### Provided information
----------

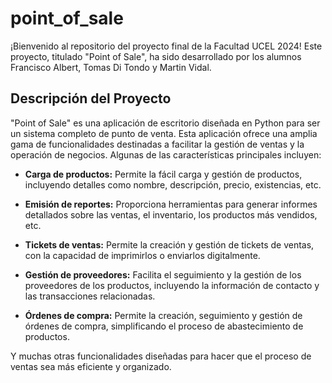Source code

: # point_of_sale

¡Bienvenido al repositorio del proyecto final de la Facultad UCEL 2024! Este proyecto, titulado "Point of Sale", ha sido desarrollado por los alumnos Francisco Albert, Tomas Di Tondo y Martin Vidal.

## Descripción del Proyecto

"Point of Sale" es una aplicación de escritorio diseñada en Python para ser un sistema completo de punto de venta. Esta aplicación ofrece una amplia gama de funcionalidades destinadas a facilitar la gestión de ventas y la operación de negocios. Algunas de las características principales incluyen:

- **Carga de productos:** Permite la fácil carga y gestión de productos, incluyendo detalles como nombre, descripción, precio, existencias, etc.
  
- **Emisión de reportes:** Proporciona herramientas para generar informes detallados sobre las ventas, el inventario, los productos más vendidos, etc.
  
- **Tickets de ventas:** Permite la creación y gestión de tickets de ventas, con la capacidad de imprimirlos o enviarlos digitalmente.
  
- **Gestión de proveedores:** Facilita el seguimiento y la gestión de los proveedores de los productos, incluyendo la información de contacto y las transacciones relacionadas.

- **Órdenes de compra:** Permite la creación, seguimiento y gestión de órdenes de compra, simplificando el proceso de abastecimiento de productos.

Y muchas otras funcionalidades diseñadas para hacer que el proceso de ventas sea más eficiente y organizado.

----------

### Written task
Copy all of the material above word for word, but leave out the picture.

### Result
Source code

: # point_of_sale

¡Bienvenido al repositorio del proyecto final de la Facultad UCEL 2024! Este proyecto, titulado "Point of Sale", ha sido desarrollado por los alumnos Francisco Albert, Tomas Di Tondo y Martin Vidal.

## Descripción del Proyecto

"Point of Sale" es una aplicación de escritorio diseñada en Python para ser un sistema completo de punto de venta. Esta aplicación ofrece una amplia gama de funcionalidades destinadas a facilitar la gestión de ventas y la operación de negocios. Algunas de las características principales incluyen:

- **Carga de productos:** Permite la fácil carga y gestión de productos, incluyendo detalles como nombre, descripción, precio, existencias, etc.
  
- **Emisión de reportes:** Proporciona herramientas para generar informes detallados sobre las ventas, el inventario, los productos más vendidos, etc.
  
- **Tickets de ventas:** Permite la creación y gestión de tickets de ventas, con la capacidad de imprimirlos o enviarlos digitalmente.
  
- **Gestión de proveedores:** Facilita el seguimiento y la gestión de los proveedores de los productos, incluyendo la información de contacto y las transacciones relacionadas.

- **Órdenes de compra:** Permite la creación, seguimiento y gestión de órdenes de compra, simplificando el proceso de abastecimiento de productos.

Y muchas otras funcionalidades diseñadas para hacer que el proceso de ventas sea más eficiente y organizado.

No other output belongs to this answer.